[Dataset items]
* * * *

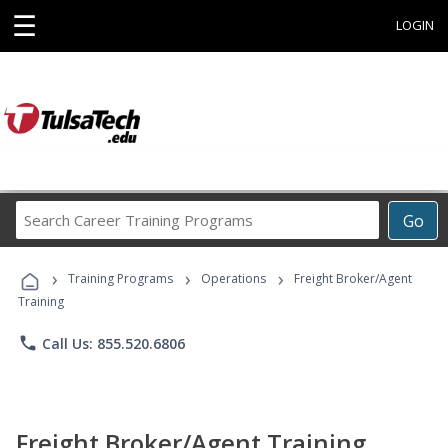
☰
LOGIN
Search
Go
Career
Training
›
›
›
Programs
Training Programs
Operations
Freight Broker/Agent
Training
phone
Call Us: 855.520.6806
Freight Broker/Agent Training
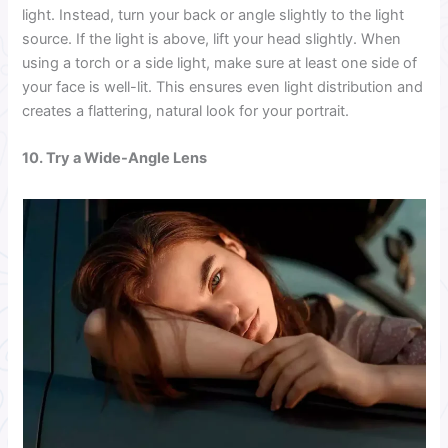
light. Instead, turn your back or angle slightly to the light
source. If the light is above, lift your head slightly. When
using a torch or a side light, make sure at least one side of
your face is well-lit. This ensures even light distribution and
creates a flattering, natural look for your portrait.
10. Try a Wide-Angle Lens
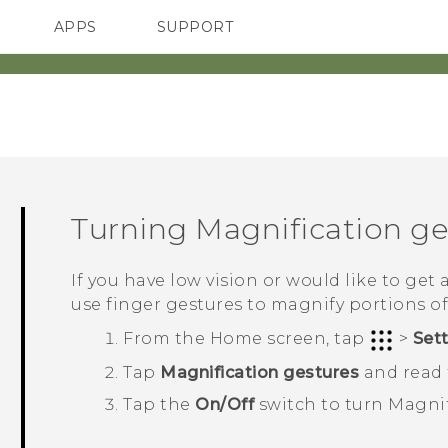
APPS
SUPPORT
SMARTPHONES
HTC Devices
ACCESSORIES
Turning Magnification ges
If you have low vision or would like to get 
use finger gestures to magnify portions of
From the
Home
screen, tap
>
Set
Tap
Magnification gestures
and read t
Tap the
On/Off
switch to turn Magnif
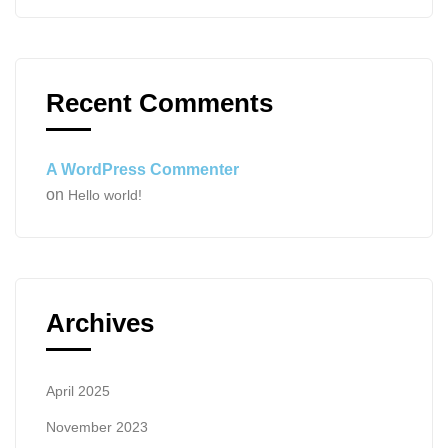
Recent Comments
A WordPress Commenter
on
Hello world!
Archives
April 2025
November 2023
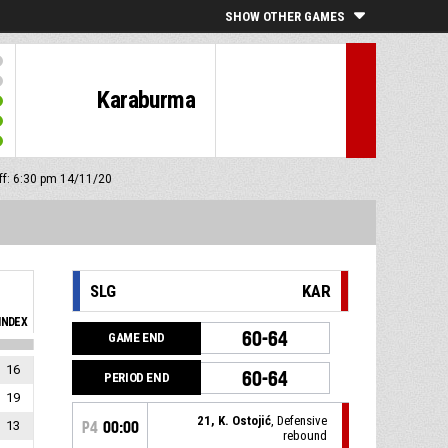
SHOW OTHER GAMES
Karaburma
off: 6:30 pm 14/11/20
SLG
KAR
INDEX
60-64
GAME END
16
60-64
PERIOD END
19
21, K. Ostojić
, Defensive
13
P4
00:00
rebound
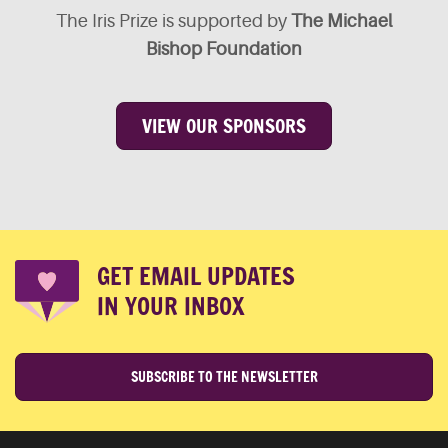
The Iris Prize is supported by
The Michael
Bishop Foundation
VIEW OUR SPONSORS
GET EMAIL UPDATES
IN YOUR INBOX
SUBSCRIBE TO THE NEWSLETTER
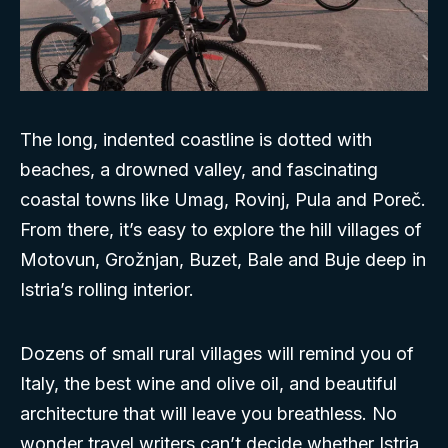
The long, indented coastline is dotted with
beaches, a drowned valley, and fascinating
coastal towns like Umag, Rovinj, Pula and Poreč.
From there, it’s easy to explore the hill villages of
Motovun, Grožnjan, Buzet, Bale and Buje deep in
Istria’s rolling interior.
Dozens of small rural villages will remind you of
Italy, the best wine and olive oil, and beautiful
architecture that will leave you breathless. No
wonder travel writers can’t decide whether Istria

* * * *

The problem
Respond with only the number of lines in the records that include the word "like".

Reply to the task
2